Berlin, S-Bahnhof Friedrichstraße, 12 Uhr mittags: Das Bild einer quirligen Metropole. Pkws, Stoßstange an Stoßstange, warten auf  grünes Licht. Straßenbahnen schieben sich ratternd und quietschend über die Schienen, spucken an den Haltestellen bunte Menschenhäufchen aus. Fußgänger drängeln sich eng aneinander vorbei und die Geräusche  der Großstadt vermischen sich zu einer lauten Melange. Die Szene ist so gar nicht in Einklang zu bringen mit Mangel. Und trotzdem herrscht Mangel - Mangel an gut ausgebildeten Fachkräften. Susanne Voltmer weiß das aus täglichem Erleben. Sie arbeitet beim Personaldienstleister Randstad und hat auch hier in der Friedrichstraße 148 ihr Büro. Ihr Auftrag: Für Unternehmen der Pharma- und Chemieindustrie Fach- und Führungskräfte zu rekrutieren. Randstad bietet mit 500 Niederlassungen in rund 300 Städten Unternehmen umfassende Personalservice-Konzepte. Mit dem spezialisierten Serviceangebot der  Personalberatung und –vermittlung ist Randstad an 22 Standorten in Deutschland vertreten und branchenübergreifend tätig. „Unsere Herausforderung ist nicht die Stabilisierung der Auftragslage, die ist hervorragend“, bekennt sie lächelnd, „sondern für die Vakanzen die passenden Kandidaten zu finden“. Die Wirtschaft kann wieder einstellen. Auch in Voltmers Arbeitsfeld: Die Chemie hat die große Krise hinter sich gelassen. Pharma war von ihr kaum betroffen, denn auch in wirtschaftlich schlechten Zeiten ist Medizin vonnöten -  wahrscheinlich sogar mehr als gewöhnlich. 
„Vom Facharbeiter bis zur Geschäftsführungsebene“
Aber so einfach ist das mit dem Einstellen nicht. Seit Jahren schon sinkt die Zahl der Schulabgänger und damit der künftigen potenziellen Mitarbeiter. Im Gegensatz dazu verabschieden sich immer mehr gestandene Fachleute nach ihrem Arbeitsleben in den Ruhestand. Diese Situation bekommen auch die Unternehmen der Branche zu spüren. „Es wird für die Personalabteilungen, gerade in den mittelständischen Firmen, immer schwieriger, die zumeist anspruchsvollen Stellen aus dem immer kleiner werdenden Bewerberangebot mit den richtigen Mitarbeitern zu besetzen“, betont Voltmer. Denn der Zeit- und Ressourcenaufwand für Rekrutierungen ist enorm gestiegen, um die gut ausgebildeten und wechselwilligen Bewerber zu finden. Eine Anzeige in der Zeitung allein hilft schon lange nicht mehr. Mehr und mehr Unternehmen beauftragen deshalb auch Personaldienstleister, um die richtigen Kandidaten zu finden. Und zwar „vom hochqualifizierten Facharbeiter bis in die Geschäftsführungsebene in sämtlichen Qualifikationssparten - je nachdem, was die Unternehmenskunden wünschen“, so Voltmer. Natürlich, auch für sie ist die Arbeit sehr zeitaufwändig, mit langen Recherchen, ausführlichen Gesprächen in den Unternehmen, ihren Fachabteilungen und mit den Bewerbern verbunden.
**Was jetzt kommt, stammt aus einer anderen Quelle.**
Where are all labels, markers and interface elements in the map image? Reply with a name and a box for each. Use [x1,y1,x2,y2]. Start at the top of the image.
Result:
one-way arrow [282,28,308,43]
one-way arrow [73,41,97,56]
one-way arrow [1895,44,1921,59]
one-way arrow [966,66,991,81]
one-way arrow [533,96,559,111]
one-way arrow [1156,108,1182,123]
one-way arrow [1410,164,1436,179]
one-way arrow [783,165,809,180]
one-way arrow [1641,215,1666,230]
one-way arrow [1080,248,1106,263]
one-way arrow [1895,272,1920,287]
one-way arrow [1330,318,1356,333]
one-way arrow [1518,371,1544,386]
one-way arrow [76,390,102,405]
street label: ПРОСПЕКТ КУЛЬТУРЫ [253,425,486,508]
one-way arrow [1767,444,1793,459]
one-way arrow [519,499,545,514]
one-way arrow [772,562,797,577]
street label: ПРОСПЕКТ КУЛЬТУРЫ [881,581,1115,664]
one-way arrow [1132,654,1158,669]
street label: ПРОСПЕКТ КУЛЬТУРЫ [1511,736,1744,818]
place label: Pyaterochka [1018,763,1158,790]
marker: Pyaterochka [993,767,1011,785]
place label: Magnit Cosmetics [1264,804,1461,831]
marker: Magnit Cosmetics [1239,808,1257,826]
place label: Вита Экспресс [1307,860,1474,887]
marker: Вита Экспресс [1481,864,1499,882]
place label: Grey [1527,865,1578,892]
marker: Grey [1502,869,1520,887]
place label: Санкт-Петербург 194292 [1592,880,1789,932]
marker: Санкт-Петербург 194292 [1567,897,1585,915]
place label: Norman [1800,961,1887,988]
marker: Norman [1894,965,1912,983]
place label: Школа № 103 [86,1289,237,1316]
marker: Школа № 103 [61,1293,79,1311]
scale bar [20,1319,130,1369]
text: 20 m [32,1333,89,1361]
„Menschenkenntnis und Empathiefähigkeit“
„Aber ein Personaldienstleister hat Vorlauf“, so Voltmer: Zum einen durch die eigene Bewerberdatenbank, die sich aus dem Netzwerk der Randstad Personaldienstleistungsstandorte in Deutschland ergibt. Zum anderen werden bei einem Auftrag, intern Projekt genannt, gezielt Online-Bewerberdatenbanken wie etwa Monster und Stepstone durchforscht oder dort konkrete Anzeigen geschaltet. Zudem sind Voltmer und Kollegen auch ohne konkreten Auftrag immer in der „pro-aktiven, permanenten Bewerberansprache“. Fachkenntnis sei nötig, um die richtigen Kandidaten auszuwählen. Susanne Voltmer ist von Haus aus Diplomingenieurin für Lebensmitteltechnologie. Sie hält sich zudem immer über das Neuste in der Branche auf dem Laufenden. Dies, jede Menge „Menschenkenntnis und Empathiefähigkeit“  sowie die genaue Absprache mit den Unternehmen versetzen sie in die Lage, den Firmen die richtigen Bewerber auszusuchen, fachlich und menschlich. Dabei geht „Qualität vor Quantität“. Die letzte Entscheidung ist natürlich dem Unternehmen vorbehalten. Das gilt auch für Projekte, bei denen die komplette Bewerberadministration vom Personaldienstleister übernommen wird. Die ausgelagerte Rekrutierung von Mitarbeitern über Dienstleister ist eine echte „win-win-Situation“, sagt Voltmer. Sie als „vermittelnde Brücke zwischen Firma und Bewerber“ bringe die passenden Partner zusammen, die sich sonst möglicherweise nicht gefunden hätten.